## Aim of the exercise
Copy out all lines in the data below containing the string "уборка".

## Listed records
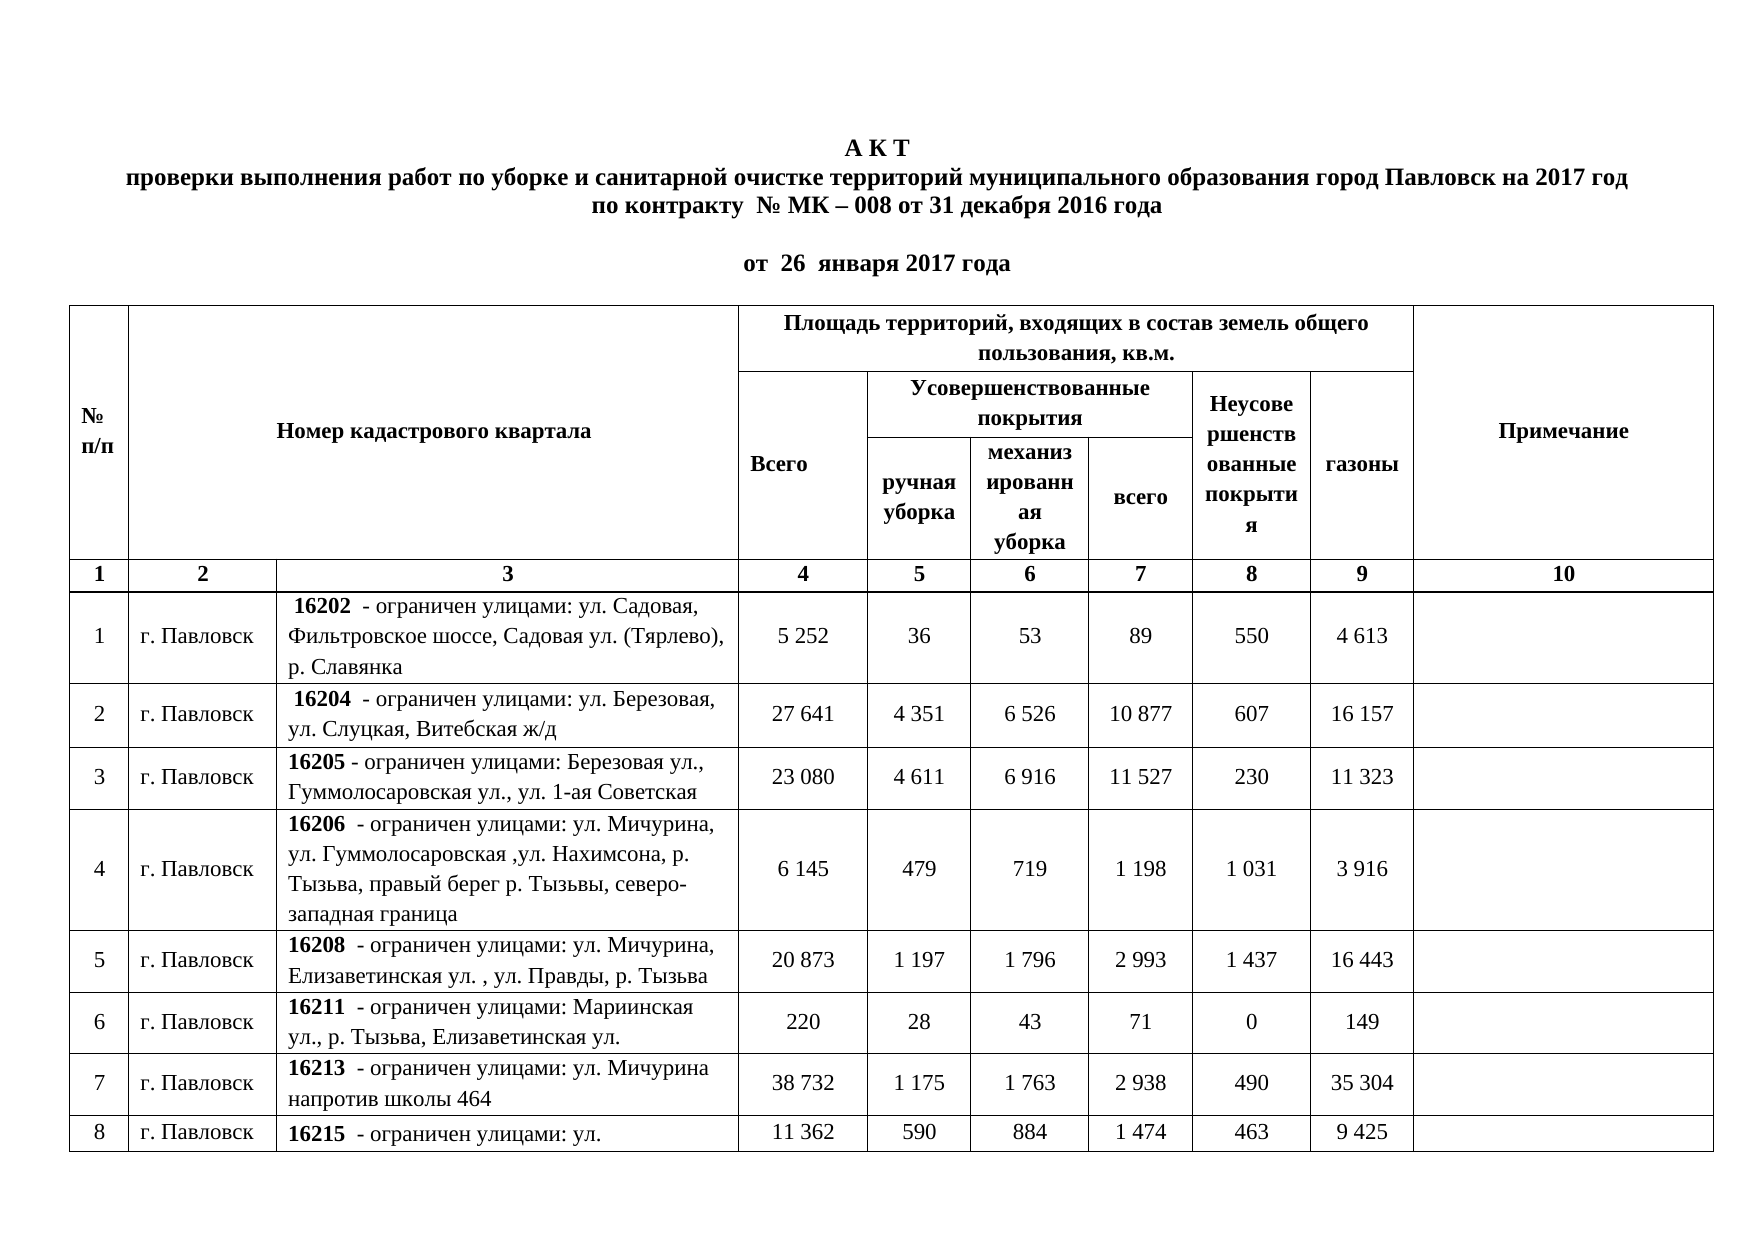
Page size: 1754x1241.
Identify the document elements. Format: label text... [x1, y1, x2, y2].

table_cell 71 [1089, 993, 1192, 1053]
table_cell Неусовершенствованные покрытия [1193, 372, 1310, 558]
table_cell 16208 - ограничен улицами: ул. Мичурина, Елизаветинская ул. , ул. Правды, р. Тызьва [277, 931, 738, 992]
table_cell [1414, 810, 1713, 930]
table_cell 8 [1193, 560, 1310, 591]
table_cell 16 157 [1311, 684, 1413, 747]
table_cell всего [1089, 438, 1192, 558]
table_cell 719 [971, 810, 1088, 930]
table_cell 1 763 [971, 1054, 1088, 1115]
table_cell 1 796 [971, 931, 1088, 992]
table_cell [1414, 1054, 1713, 1115]
table_cell 20 873 [739, 931, 867, 992]
table_cell 550 [1193, 593, 1310, 683]
table_cell 6 916 [971, 748, 1088, 808]
table_cell 607 [1193, 684, 1310, 747]
table_cell 10 877 [1089, 684, 1192, 747]
table_cell 1 175 [868, 1054, 970, 1115]
table_cell 16206 - ограничен улицами: ул. Мичурина, ул. Гуммолосаровская ,ул. Нахимсона, р. Тызьва, правый берег р. Тызьвы, северо-западная граница [277, 810, 738, 930]
table_cell 3 916 [1311, 810, 1413, 930]
table_cell г. Павловск [129, 1116, 276, 1151]
text по контракту № МК – 008 от 31 декабря 2016 года [118, 190, 1636, 219]
table_cell 590 [868, 1116, 970, 1151]
table_cell 6 145 [739, 810, 867, 930]
table_cell 6 [70, 993, 128, 1053]
table_cell 0 [1193, 993, 1310, 1053]
table_cell 884 [971, 1116, 1088, 1151]
table_cell 1 437 [1193, 931, 1310, 992]
table_cell 9 425 [1311, 1116, 1413, 1151]
table_cell 53 [971, 593, 1088, 683]
table_cell ручная уборка [868, 438, 970, 558]
table_cell 1 [70, 560, 128, 591]
table_cell [1414, 1116, 1713, 1151]
table_cell 16202 - ограничен улицами: ул. Садовая, Фильтровское шоссе, Садовая ул. (Тярлево), р. Славянка [277, 593, 738, 683]
table_cell г. Павловск [129, 993, 276, 1053]
table_cell 16204 - ограничен улицами: ул. Березовая, ул. Слуцкая, Витебская ж/д [277, 684, 738, 747]
table_cell Всего [739, 372, 867, 558]
table_cell 2 [129, 560, 276, 591]
table_cell 6 526 [971, 684, 1088, 747]
table_cell 89 [1089, 593, 1192, 683]
table_cell 4 613 [1311, 593, 1413, 683]
table_header Номер кадастрового квартала [129, 306, 738, 558]
table_cell г. Павловск [129, 684, 276, 747]
table_cell 479 [868, 810, 970, 930]
table_cell 2 993 [1089, 931, 1192, 992]
table_cell 230 [1193, 748, 1310, 808]
table_cell 4 [70, 810, 128, 930]
table_cell 3 [277, 560, 738, 591]
table_cell 220 [739, 993, 867, 1053]
table_cell 35 304 [1311, 1054, 1413, 1115]
table_cell газоны [1311, 372, 1413, 558]
table_cell 16211 - ограничен улицами: Мариинская ул., р. Тызьва, Елизаветинская ул. [277, 993, 738, 1053]
table_cell [1414, 593, 1713, 683]
table_cell 11 362 [739, 1116, 867, 1151]
table_cell Усовершенствованные покрытия [868, 372, 1192, 437]
table_cell 5 [868, 560, 970, 591]
table_cell г. Павловск [129, 593, 276, 683]
table_cell 2 938 [1089, 1054, 1192, 1115]
table_cell 5 252 [739, 593, 867, 683]
table_cell 6 [971, 560, 1088, 591]
table_cell [1414, 993, 1713, 1053]
table_cell 4 351 [868, 684, 970, 747]
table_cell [277, 1116, 738, 1151]
table_cell 1 031 [1193, 810, 1310, 930]
table_header Площадь территорий, входящих в состав земель общего пользования, кв.м. [739, 306, 1413, 371]
table_cell г. Павловск [129, 1054, 276, 1115]
table_cell 5 [70, 931, 128, 992]
text от 26 января 2017 года [118, 248, 1636, 277]
table_cell [1414, 931, 1713, 992]
table_cell 7 [1089, 560, 1192, 591]
table_cell г. Павловск [129, 748, 276, 808]
table_cell 36 [868, 593, 970, 683]
table_cell 16213 - ограничен улицами: ул. Мичурина напротив школы 464 [277, 1054, 738, 1115]
table_cell 1 474 [1089, 1116, 1192, 1151]
table_cell 463 [1193, 1116, 1310, 1151]
table_cell г. Павловск [129, 931, 276, 992]
table_cell 27 641 [739, 684, 867, 747]
table_cell 43 [971, 993, 1088, 1053]
table_cell 1 197 [868, 931, 970, 992]
table_cell 10 [1414, 560, 1713, 591]
table_cell [1414, 748, 1713, 808]
text А К Т [118, 133, 1636, 162]
table_cell г. Павловск [129, 810, 276, 930]
table_header Примечание [1414, 306, 1713, 558]
text проверки выполнения работ по уборке и санитарной очистке территорий муниципального образования город Павловск на 2017 год [118, 162, 1636, 190]
table_cell 1 [70, 593, 128, 683]
table_cell 11 527 [1089, 748, 1192, 808]
table_cell 7 [70, 1054, 128, 1115]
table_cell 4 [739, 560, 867, 591]
table_cell [1414, 684, 1713, 747]
table_cell 16 443 [1311, 931, 1413, 992]
table_cell 149 [1311, 993, 1413, 1053]
table_cell 28 [868, 993, 970, 1053]
table_header № п/п [70, 306, 128, 558]
table_cell 4 611 [868, 748, 970, 808]
table_cell 490 [1193, 1054, 1310, 1115]
table_cell 11 323 [1311, 748, 1413, 808]
table_cell 16205 - ограничен улицами: Березовая ул., Гуммолосаровская ул., ул. 1-ая Советская [277, 748, 738, 808]
table_cell 38 732 [739, 1054, 867, 1115]
table_cell 2 [70, 684, 128, 747]
table_cell 23 080 [739, 748, 867, 808]
table_cell 1 198 [1089, 810, 1192, 930]
table_cell 3 [70, 748, 128, 808]
table_cell 8 [70, 1116, 128, 1151]
table_cell механизированная уборка [971, 438, 1088, 558]
table_cell 9 [1311, 560, 1413, 591]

## Completed task
table_cell ручная уборка [868, 438, 970, 558]
table_cell механизированная уборка [971, 438, 1088, 558]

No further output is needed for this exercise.